I am among many who find ourselves “standing in the place between” – nostalgic for the comfort of simple metaphors and child-like acceptance of stories we learned in Sunday School, yet increasingly impatient with the widening gap between emerging scientific understanding and worn-out, traditional, religious doctrine. Ready to acknowledge truth in many forms and secure enough to live with Mystery, we are ready to move on. But how….?

I credit Margaret Wheatley with planting the seed for me – the seed that has become my choice to simply live amazed. That choice leaves me free to identify with spiritual AND religious. I love the questions posed by Dr. Ursula Goodenough, cell biologist and religious naturalist: “What is being religious anyhow? What about the way I feel when I think about how cells work or creatures evolve? Doesn’t that feel the same as when I’m listening to the St. Matthew Passion or standing in the nave of the Notre Dame Cathedral?” 
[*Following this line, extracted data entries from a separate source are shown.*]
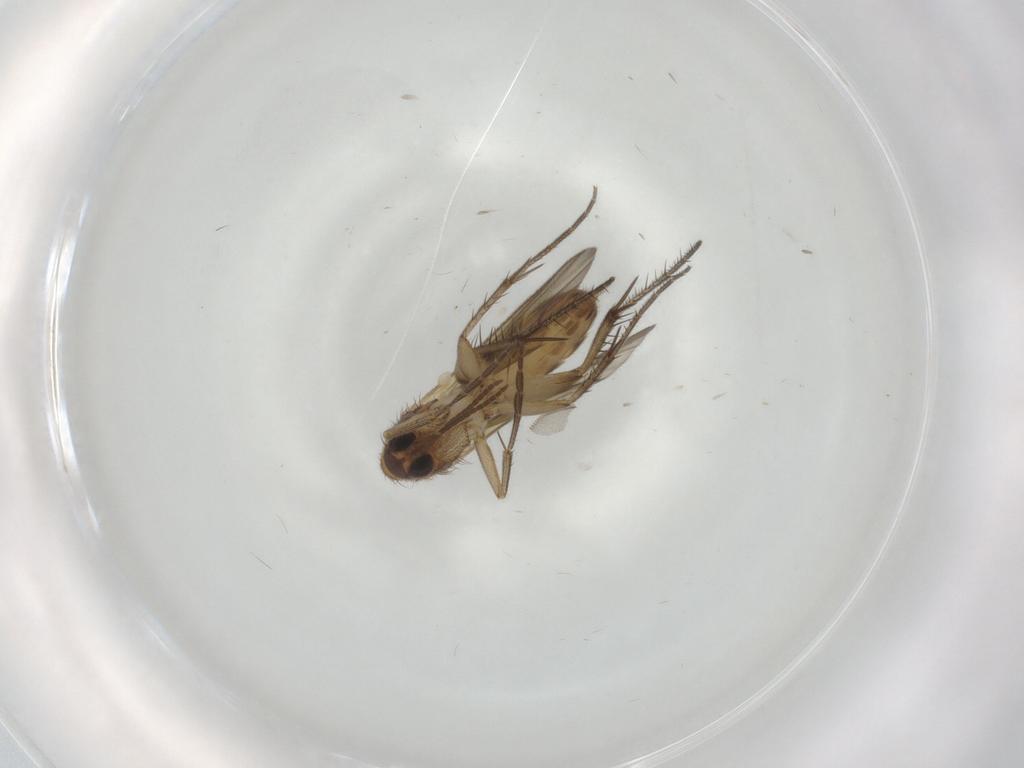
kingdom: Animalia
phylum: Arthropoda
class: Insecta
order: Diptera
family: Mycetophilidae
I want to share amazing things that have come into my awareness since Margaret Wheatley so graciously invited me to pay close attention. The reality of this place we call home is Amazing … from the quantum to the cosmic; from the human zygote to the ancient baobab; from the rotten underside of a fallen log to pristine, sandy beaches; from a highly groomed botanical garden to the edge of a murky pond; from the silence of dark, ocean depths to the agonizing sounds of grieving elephants. I have discovered fabulous meaning-making in simply looking around!